__Your goal__
From the entries below, please gather each line containing the string "relevance".

[Records from a data collection]

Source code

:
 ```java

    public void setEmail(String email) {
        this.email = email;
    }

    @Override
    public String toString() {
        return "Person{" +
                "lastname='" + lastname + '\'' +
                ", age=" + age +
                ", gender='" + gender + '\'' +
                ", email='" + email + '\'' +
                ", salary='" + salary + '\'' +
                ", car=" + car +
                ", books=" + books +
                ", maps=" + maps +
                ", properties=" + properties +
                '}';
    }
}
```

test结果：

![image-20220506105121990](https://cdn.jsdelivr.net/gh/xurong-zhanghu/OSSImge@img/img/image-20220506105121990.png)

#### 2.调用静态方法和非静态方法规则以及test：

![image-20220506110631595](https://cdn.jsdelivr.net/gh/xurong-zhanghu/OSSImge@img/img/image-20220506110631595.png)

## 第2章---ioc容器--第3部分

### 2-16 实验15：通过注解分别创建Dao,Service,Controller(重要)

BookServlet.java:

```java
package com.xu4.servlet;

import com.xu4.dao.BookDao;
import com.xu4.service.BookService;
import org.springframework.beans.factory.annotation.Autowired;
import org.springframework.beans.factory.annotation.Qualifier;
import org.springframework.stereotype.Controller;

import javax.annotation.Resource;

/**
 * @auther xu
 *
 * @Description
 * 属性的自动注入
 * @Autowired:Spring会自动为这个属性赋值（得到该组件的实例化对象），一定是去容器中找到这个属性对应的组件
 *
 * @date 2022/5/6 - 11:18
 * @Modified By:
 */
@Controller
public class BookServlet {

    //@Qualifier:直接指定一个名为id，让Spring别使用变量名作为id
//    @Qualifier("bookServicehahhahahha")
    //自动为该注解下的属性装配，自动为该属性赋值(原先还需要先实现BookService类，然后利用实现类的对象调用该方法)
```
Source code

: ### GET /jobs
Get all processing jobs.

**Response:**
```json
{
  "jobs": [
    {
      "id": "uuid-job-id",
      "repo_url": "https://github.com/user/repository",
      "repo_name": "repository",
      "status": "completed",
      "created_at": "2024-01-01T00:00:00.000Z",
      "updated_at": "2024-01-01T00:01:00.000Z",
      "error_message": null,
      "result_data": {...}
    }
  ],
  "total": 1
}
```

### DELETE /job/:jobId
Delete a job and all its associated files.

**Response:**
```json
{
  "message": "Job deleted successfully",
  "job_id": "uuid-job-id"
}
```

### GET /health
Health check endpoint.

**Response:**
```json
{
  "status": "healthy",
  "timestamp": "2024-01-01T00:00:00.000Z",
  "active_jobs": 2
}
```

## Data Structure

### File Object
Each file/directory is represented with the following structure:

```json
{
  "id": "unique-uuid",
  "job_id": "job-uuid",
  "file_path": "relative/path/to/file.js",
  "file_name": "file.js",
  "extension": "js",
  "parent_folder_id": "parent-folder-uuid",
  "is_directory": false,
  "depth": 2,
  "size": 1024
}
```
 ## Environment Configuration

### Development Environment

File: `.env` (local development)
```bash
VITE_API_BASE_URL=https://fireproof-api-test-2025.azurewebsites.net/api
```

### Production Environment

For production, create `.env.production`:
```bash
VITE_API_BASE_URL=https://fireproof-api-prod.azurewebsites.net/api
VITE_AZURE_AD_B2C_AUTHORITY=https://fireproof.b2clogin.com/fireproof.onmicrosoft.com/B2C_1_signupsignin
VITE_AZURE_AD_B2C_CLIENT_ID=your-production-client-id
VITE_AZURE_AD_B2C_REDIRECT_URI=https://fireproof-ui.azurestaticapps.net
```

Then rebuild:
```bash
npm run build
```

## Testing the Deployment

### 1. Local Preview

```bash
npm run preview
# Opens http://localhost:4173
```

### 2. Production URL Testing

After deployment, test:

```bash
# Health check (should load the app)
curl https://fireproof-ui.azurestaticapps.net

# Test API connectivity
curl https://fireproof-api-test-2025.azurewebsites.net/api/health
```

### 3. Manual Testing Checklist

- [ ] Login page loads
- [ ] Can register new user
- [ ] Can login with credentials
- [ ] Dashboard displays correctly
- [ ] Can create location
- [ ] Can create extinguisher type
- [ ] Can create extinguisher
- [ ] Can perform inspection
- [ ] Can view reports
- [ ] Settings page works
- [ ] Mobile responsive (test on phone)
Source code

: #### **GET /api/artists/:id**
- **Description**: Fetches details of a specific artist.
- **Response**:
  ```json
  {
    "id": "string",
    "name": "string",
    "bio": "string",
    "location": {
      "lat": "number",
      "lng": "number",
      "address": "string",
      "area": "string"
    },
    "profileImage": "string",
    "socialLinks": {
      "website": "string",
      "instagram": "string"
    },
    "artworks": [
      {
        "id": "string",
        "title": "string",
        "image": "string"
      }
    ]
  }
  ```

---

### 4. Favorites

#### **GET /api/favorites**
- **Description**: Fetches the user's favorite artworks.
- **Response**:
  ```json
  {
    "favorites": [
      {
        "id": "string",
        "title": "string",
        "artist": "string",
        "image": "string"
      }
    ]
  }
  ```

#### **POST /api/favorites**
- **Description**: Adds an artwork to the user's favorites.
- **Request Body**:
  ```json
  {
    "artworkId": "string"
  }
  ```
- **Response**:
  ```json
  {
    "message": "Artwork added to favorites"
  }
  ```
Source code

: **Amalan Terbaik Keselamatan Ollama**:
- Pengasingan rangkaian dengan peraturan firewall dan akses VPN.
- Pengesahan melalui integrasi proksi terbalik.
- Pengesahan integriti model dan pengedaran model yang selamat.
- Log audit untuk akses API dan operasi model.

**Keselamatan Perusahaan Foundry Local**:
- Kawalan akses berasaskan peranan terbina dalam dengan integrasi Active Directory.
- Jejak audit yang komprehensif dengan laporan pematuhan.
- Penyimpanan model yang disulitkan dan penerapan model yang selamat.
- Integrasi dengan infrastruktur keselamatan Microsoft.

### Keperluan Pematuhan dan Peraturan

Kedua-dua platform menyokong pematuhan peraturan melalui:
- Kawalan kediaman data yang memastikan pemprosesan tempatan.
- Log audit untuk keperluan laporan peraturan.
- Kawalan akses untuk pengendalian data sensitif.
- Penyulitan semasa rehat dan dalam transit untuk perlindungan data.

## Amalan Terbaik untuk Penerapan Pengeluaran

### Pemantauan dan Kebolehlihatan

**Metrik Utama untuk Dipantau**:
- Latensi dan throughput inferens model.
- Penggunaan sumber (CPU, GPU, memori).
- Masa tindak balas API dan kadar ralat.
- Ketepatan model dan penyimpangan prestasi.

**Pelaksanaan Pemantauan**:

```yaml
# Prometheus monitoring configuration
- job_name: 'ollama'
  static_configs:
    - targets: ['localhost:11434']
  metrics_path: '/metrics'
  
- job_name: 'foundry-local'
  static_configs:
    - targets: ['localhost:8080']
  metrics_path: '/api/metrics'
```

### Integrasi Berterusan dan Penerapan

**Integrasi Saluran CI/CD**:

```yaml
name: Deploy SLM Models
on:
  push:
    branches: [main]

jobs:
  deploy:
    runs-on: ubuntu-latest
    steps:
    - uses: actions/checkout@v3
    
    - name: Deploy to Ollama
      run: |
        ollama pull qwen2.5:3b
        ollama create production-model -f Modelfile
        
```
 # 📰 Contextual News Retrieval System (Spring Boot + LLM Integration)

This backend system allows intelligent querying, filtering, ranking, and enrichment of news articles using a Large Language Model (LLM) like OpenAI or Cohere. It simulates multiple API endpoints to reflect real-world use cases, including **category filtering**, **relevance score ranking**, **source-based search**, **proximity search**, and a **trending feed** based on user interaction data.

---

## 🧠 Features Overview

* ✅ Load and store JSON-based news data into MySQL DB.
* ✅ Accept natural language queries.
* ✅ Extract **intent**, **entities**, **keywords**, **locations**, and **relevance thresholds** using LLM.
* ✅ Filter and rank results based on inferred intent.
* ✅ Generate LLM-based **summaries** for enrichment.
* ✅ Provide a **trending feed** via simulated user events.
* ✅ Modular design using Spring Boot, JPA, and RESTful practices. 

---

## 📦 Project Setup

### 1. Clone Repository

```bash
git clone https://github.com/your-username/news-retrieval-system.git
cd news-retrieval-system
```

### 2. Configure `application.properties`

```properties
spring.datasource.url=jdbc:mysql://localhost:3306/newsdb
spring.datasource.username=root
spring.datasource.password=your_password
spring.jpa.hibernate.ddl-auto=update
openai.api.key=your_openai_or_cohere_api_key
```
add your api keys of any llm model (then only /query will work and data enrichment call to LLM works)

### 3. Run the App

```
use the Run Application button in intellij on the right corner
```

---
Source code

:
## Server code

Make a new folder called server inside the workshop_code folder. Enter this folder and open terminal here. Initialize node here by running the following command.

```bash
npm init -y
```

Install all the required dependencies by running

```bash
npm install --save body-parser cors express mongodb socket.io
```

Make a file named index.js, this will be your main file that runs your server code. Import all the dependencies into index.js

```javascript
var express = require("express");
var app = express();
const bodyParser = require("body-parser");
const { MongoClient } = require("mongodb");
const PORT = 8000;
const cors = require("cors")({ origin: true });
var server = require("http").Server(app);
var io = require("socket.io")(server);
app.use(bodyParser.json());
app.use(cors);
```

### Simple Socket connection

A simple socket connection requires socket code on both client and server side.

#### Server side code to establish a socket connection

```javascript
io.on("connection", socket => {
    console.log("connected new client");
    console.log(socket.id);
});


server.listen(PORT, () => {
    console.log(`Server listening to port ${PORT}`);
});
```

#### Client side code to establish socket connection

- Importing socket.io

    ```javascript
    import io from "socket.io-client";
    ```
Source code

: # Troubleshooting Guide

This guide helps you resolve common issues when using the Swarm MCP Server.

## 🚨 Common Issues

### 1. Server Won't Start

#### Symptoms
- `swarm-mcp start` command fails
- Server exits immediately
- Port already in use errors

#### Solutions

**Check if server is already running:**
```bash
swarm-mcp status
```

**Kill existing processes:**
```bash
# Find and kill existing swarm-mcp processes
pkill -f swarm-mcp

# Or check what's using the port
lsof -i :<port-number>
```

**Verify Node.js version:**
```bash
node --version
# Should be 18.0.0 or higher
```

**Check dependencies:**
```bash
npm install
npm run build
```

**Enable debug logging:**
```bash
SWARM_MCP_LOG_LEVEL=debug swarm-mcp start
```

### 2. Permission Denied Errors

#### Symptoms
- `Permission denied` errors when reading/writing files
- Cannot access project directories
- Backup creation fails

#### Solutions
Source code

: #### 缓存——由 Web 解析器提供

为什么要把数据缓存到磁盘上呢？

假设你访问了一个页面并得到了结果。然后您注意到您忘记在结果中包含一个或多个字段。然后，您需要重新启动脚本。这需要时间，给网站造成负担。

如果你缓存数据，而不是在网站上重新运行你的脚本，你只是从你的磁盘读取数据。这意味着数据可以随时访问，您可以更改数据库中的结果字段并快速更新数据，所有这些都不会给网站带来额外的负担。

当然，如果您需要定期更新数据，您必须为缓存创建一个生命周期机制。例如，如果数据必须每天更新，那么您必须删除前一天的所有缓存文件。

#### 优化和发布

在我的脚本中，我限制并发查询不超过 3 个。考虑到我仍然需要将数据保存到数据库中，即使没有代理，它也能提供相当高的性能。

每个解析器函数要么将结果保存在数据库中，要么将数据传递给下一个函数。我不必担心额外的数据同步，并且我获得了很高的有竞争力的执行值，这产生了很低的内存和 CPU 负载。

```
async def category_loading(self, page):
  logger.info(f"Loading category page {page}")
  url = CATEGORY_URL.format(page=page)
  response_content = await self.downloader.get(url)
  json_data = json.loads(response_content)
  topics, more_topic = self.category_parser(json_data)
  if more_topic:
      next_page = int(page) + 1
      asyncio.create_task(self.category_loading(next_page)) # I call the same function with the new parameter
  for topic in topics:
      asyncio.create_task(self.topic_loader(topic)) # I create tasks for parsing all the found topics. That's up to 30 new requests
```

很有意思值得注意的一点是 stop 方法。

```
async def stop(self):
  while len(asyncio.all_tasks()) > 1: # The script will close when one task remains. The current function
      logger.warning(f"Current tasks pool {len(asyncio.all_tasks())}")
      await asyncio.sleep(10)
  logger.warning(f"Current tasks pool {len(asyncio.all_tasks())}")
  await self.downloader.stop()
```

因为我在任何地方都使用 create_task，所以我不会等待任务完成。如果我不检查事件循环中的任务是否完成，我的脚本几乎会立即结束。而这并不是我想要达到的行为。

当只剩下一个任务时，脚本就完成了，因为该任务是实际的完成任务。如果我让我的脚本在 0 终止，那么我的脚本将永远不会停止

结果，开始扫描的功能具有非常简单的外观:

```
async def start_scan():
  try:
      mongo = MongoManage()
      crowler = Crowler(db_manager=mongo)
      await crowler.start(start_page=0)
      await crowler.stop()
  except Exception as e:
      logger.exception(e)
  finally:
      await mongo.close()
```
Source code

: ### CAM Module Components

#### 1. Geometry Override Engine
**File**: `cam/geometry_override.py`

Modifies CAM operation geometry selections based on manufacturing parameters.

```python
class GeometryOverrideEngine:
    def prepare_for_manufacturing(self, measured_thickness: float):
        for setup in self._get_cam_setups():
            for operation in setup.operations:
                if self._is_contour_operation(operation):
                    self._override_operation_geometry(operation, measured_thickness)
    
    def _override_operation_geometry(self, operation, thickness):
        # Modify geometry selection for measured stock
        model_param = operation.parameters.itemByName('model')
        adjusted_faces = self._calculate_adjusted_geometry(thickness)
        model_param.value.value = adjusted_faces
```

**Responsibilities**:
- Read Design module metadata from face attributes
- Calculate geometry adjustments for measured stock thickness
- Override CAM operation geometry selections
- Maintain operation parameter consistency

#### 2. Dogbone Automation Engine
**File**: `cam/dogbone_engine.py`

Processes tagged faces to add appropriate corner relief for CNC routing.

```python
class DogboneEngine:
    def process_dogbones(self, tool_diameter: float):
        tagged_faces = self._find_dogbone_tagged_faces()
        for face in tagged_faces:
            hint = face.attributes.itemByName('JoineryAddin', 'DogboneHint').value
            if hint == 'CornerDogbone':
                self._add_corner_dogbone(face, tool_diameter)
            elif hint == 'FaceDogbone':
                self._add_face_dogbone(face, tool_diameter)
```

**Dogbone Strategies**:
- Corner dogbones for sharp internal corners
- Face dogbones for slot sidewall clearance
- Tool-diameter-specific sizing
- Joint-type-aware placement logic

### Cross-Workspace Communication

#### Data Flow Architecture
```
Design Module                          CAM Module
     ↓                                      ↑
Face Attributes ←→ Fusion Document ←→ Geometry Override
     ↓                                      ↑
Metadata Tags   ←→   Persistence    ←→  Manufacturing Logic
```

__Written response__
This backend system allows intelligent querying, filtering, ranking, and enrichment of news articles using a Large Language Model (LLM) like OpenAI or Cohere. It simulates multiple API endpoints to reflect real-world use cases, including **category filtering**, **relevance score ranking**, **source-based search**, **proximity search**, and a **trending feed** based on user interaction data.
* ✅ Extract **intent**, **entities**, **keywords**, **locations**, and **relevance thresholds** using LLM.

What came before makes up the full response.